**作業内容**.
1. 子どもの声を聴く仕組みについての提示文のうち、「そこで、子どもたちの意見をし」から「して、課題を洗い出しました。」までをすべて、一字一句違えずに書き写してください。
2. 一覧の冒頭から「road 2 (track): [(130,0),(28,70),(0,99)]」を含む行までを、両端の行も含めて一字一句そのまま複製する。

**提示文**.

****************************************

幅広い子どもの声を聴き、対話を生み出す仕組みへ

拡充前は、子どもたちが1年間検討した意見をまとめた報告書を年度末に市長に渡すという一方通行的な仕組みになっていました。

そこで、子どもたちの意見をしっかりと受け止めて相互理解を深めるためにも、検討の過程で大人と子どもの対話の機会を設ける「カワサキ☆U18」という取り組みを始めました。

 対話の場には行政だけではなく、PTAや地域の企業の方にも参加いただいています。対話によって子どもの声の裏側にある真意を聞き出し、大人も考えを伝え、相互理解を深めながら、子どもと大人がパートナーとなり、最適解を模索していく仕組みを作っていきました。

具体的な意見反映までの流れは次の通りです。

まず、仕組みづくりにあたって、幅広い子どもの声を拾うために子どもたちに1人1台配布しているGIGA端末を利用してアンケートを実施して、課題を洗い出しました。

アンケートによって見えてきた課題をもとに、現在は、子ども会議に登録している子どもだけではなく、幅広い子どもの声を聴くために、市のHPに子どもページをつくり、「子ども・若者の ‟声” 募集箱を設置して、小学校・中学校・高校・特別支援学校などの子どもたちが身近なテーマについて意見を表明できるような仕組みを作っています。GIGA端末からその子どもページに直接アクセスできるようにブックマークしておくことで、子どもたちが日常的にページに目を通せるようになっています。

****************************************

**使用データ**.
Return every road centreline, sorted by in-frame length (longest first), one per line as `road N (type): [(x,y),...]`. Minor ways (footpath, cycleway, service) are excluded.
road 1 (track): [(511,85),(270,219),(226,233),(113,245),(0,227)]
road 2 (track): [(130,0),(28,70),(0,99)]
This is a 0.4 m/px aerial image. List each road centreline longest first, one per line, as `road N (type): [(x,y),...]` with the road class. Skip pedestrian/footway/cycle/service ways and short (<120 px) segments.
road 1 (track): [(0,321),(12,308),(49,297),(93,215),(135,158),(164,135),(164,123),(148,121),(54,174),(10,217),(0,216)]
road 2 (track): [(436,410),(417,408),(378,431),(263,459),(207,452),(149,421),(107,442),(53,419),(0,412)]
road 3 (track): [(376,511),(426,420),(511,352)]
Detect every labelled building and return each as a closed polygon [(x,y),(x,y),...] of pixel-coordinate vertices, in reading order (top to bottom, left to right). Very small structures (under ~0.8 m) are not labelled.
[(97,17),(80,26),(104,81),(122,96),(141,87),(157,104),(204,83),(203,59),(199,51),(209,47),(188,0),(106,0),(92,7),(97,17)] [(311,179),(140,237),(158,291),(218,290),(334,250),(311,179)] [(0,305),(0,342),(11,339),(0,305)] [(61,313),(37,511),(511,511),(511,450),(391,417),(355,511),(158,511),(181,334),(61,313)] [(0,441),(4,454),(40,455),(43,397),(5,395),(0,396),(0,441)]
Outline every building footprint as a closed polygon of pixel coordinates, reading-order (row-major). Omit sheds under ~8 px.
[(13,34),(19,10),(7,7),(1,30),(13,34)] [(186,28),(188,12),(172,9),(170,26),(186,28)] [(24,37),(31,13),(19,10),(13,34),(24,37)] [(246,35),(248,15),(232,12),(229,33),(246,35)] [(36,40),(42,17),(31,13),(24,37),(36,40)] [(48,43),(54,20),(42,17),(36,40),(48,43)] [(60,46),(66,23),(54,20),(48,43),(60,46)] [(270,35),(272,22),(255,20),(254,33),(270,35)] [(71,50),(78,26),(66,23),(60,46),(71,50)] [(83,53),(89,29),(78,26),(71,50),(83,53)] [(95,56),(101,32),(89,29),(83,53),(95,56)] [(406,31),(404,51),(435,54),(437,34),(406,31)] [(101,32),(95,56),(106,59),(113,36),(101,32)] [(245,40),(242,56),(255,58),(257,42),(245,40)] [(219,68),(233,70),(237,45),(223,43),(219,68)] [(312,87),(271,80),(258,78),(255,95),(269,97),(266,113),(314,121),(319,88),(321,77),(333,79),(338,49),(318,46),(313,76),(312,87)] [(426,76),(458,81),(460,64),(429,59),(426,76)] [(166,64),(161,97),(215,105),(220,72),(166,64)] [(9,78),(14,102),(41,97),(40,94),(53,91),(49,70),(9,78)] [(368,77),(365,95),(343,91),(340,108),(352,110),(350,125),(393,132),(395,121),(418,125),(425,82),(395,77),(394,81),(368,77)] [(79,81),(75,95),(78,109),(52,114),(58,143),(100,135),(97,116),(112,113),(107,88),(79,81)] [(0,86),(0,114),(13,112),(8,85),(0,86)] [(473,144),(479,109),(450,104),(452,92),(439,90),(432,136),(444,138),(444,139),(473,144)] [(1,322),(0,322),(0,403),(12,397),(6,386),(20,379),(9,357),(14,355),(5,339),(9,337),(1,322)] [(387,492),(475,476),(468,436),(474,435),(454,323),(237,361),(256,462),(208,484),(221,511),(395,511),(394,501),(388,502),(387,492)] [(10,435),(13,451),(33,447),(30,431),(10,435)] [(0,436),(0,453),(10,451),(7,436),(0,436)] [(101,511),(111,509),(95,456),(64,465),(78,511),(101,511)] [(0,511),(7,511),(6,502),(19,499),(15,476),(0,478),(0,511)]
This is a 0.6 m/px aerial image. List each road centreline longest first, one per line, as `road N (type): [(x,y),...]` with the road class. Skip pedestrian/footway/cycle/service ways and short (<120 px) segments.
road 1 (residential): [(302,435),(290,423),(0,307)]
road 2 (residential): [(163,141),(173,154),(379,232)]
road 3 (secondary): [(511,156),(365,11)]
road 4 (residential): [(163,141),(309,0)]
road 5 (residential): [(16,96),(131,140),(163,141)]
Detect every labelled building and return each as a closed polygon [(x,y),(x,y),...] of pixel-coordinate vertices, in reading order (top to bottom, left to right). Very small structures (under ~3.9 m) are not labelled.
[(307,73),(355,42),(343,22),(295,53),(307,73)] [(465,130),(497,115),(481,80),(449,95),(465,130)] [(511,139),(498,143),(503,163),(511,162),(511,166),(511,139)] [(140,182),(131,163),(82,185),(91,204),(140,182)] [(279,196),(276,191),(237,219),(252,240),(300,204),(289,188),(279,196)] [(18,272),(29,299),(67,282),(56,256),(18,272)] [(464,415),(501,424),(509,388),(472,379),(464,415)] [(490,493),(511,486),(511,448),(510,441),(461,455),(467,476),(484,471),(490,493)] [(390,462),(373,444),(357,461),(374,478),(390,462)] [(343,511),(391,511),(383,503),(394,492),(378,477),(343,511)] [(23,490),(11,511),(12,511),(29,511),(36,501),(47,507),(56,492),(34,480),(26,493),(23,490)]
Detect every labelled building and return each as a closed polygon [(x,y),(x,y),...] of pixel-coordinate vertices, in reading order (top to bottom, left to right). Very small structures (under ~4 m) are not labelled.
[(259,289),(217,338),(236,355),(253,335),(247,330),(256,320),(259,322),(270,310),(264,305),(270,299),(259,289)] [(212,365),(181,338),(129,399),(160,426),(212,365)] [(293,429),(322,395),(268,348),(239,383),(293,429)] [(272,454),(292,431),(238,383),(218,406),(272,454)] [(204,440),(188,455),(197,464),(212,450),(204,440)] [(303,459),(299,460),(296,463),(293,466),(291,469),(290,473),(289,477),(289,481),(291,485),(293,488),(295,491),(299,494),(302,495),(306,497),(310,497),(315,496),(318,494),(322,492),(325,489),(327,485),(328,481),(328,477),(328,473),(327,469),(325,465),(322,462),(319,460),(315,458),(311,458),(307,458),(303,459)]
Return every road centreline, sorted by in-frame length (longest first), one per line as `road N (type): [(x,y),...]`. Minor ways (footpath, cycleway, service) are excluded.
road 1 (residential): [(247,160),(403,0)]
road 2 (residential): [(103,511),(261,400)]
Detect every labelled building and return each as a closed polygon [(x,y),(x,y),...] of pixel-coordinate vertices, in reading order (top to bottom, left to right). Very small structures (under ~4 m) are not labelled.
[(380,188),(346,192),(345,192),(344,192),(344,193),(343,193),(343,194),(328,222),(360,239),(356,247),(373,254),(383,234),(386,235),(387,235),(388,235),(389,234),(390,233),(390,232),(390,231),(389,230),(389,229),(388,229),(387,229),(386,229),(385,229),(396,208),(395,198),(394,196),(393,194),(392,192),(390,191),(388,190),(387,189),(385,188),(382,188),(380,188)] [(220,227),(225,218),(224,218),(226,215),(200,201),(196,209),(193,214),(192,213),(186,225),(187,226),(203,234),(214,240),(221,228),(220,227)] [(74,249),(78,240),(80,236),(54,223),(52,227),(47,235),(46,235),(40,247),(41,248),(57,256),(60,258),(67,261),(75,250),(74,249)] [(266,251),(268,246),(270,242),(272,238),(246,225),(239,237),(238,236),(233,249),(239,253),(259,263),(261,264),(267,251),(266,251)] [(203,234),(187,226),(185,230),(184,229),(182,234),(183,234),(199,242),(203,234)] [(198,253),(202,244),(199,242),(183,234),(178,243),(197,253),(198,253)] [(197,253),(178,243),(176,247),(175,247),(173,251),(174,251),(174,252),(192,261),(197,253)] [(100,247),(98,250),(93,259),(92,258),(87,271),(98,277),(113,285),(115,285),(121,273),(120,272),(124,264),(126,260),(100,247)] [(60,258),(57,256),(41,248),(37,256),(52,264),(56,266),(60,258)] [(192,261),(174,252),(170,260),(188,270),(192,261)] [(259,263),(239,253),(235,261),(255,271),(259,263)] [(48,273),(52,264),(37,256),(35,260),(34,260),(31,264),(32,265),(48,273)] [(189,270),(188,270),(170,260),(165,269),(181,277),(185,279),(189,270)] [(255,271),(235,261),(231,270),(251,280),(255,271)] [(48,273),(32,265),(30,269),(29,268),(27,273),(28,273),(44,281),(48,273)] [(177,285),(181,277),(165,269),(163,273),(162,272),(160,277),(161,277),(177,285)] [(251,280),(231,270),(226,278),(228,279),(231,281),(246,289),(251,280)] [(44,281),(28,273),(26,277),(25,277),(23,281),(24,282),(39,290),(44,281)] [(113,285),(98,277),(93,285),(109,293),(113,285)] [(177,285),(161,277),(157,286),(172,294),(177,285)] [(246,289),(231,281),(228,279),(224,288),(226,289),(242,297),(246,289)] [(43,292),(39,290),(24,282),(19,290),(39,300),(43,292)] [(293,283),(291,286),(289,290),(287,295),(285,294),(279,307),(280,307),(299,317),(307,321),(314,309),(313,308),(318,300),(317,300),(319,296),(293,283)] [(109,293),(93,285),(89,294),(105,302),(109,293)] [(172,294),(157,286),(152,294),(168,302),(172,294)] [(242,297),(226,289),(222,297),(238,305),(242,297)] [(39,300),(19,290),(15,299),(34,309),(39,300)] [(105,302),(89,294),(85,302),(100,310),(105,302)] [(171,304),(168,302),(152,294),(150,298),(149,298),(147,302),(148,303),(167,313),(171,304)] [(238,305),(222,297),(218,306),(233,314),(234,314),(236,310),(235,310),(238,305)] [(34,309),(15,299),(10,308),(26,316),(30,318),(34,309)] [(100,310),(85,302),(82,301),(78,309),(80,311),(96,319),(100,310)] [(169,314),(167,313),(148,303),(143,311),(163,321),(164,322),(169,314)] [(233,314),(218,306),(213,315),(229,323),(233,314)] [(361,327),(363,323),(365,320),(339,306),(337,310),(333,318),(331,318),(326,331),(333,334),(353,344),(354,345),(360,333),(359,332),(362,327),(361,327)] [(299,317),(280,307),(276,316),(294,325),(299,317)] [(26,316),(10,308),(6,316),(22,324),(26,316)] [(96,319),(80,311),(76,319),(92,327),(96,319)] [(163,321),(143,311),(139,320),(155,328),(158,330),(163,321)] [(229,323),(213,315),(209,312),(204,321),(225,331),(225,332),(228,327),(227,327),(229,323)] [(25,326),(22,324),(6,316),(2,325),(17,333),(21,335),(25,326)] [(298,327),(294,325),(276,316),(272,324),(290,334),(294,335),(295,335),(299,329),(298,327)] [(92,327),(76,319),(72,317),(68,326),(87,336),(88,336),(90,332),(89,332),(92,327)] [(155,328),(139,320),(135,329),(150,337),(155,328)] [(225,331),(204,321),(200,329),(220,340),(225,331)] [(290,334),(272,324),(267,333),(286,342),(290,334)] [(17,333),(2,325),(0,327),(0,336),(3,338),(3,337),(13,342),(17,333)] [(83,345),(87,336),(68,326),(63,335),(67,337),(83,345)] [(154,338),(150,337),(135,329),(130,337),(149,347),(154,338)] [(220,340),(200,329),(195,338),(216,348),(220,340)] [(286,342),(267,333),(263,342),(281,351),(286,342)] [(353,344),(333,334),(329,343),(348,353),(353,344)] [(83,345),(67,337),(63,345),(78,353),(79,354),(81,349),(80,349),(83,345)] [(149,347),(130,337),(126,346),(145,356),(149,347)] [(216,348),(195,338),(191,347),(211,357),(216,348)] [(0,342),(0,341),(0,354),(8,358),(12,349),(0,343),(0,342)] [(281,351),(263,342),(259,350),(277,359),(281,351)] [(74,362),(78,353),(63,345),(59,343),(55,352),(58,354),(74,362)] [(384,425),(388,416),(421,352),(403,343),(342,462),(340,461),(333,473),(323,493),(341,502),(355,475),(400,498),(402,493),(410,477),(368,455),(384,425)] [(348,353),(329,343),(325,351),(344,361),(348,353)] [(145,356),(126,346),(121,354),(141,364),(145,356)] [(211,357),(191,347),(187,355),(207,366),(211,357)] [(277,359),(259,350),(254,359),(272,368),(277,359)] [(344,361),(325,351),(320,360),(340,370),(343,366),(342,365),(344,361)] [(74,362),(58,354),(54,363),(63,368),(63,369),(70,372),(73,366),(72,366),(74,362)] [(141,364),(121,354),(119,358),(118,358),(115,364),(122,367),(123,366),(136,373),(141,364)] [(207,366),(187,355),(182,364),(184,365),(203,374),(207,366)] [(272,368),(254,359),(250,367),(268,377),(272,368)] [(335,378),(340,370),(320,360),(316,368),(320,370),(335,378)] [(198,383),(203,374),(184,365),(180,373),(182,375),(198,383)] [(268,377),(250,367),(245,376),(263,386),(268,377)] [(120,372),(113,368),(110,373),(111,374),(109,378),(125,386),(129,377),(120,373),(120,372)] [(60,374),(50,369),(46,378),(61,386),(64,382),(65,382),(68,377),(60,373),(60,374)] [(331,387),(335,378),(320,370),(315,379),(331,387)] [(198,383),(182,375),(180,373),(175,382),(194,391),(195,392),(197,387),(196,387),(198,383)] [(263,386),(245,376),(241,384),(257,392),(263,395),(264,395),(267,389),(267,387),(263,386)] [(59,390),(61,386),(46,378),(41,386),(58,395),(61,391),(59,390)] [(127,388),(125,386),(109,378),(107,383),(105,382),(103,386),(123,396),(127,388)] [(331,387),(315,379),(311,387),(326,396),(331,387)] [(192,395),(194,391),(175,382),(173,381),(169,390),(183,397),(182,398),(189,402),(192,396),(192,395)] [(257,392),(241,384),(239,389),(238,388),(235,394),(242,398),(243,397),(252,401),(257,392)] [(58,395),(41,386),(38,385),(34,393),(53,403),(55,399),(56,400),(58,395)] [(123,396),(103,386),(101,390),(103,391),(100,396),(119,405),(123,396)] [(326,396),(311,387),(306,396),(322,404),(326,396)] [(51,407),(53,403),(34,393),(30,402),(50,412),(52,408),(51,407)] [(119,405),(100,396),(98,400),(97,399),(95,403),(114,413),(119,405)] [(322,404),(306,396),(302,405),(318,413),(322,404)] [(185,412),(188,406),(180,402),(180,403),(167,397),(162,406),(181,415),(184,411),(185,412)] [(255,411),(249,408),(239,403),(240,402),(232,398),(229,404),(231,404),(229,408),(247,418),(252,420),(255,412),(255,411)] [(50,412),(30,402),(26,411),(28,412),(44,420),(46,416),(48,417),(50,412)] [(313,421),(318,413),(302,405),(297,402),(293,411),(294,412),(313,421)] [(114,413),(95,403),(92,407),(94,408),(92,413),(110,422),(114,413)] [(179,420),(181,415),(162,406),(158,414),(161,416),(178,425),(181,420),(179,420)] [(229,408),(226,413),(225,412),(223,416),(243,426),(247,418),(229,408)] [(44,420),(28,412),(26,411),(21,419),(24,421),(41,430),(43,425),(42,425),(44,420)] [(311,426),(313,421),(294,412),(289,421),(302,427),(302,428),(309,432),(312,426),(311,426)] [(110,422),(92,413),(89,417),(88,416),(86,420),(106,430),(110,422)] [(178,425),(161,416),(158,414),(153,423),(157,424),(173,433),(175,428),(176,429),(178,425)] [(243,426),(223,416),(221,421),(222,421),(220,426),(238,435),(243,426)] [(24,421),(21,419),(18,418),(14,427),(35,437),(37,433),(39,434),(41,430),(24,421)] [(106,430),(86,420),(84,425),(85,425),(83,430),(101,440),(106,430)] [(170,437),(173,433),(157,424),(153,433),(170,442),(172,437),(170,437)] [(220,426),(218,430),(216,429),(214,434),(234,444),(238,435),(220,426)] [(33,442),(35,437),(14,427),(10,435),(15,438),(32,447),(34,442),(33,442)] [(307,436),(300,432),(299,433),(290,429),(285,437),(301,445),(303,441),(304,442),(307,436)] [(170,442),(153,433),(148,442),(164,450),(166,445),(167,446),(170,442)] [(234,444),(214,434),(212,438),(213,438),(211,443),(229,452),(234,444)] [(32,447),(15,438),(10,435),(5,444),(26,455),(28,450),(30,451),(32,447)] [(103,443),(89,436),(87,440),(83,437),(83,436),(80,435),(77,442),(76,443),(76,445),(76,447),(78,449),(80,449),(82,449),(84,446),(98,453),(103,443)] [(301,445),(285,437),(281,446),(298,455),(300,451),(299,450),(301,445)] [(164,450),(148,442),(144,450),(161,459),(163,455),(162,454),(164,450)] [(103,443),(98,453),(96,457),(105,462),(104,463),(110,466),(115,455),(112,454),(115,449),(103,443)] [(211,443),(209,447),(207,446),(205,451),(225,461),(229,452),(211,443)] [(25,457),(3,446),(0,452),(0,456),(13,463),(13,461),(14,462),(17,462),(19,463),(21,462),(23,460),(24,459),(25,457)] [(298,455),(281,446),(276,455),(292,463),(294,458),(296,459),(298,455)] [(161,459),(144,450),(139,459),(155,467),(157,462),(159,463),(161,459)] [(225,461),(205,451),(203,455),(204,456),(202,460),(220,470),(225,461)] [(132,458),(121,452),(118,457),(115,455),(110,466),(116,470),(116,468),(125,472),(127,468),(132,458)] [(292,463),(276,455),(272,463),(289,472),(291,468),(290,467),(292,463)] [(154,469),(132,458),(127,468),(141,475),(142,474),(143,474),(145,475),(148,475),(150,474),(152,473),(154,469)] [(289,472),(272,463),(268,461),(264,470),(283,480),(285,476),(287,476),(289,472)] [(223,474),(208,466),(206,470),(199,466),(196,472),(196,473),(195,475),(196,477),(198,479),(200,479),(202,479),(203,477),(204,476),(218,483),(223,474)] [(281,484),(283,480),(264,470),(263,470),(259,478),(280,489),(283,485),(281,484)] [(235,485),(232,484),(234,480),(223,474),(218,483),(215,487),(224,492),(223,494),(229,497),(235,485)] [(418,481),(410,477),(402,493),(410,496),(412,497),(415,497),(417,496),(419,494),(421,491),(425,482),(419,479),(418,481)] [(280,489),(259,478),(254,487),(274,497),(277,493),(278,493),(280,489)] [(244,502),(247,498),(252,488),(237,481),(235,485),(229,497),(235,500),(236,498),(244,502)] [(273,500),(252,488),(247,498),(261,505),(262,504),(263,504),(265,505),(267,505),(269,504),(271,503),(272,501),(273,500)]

****************************************

**解答**.
1.
そこで、子どもたちの意見をしっかりと受け止めて相互理解を深めるためにも、検討の過程で大人と子どもの対話の機会を設ける「カワサキ☆U18」という取り組みを始めました。

 対話の場には行政だけではなく、PTAや地域の企業の方にも参加いただいています。対話によって子どもの声の裏側にある真意を聞き出し、大人も考えを伝え、相互理解を深めながら、子どもと大人がパートナーとなり、最適解を模索していく仕組みを作っていきました。

具体的な意見反映までの流れは次の通りです。

まず、仕組みづくりにあたって、幅広い子どもの声を拾うために子どもたちに1人1台配布しているGIGA端末を利用してアンケートを実施して、課題を洗い出しました。

2.
Return every road centreline, sorted by in-frame length (longest first), one per line as `road N (type): [(x,y),...]`. Minor ways (footpath, cycleway, service) are excluded.
road 1 (track): [(511,85),(270,219),(226,233),(113,245),(0,227)]
road 2 (track): [(130,0),(28,70),(0,99)]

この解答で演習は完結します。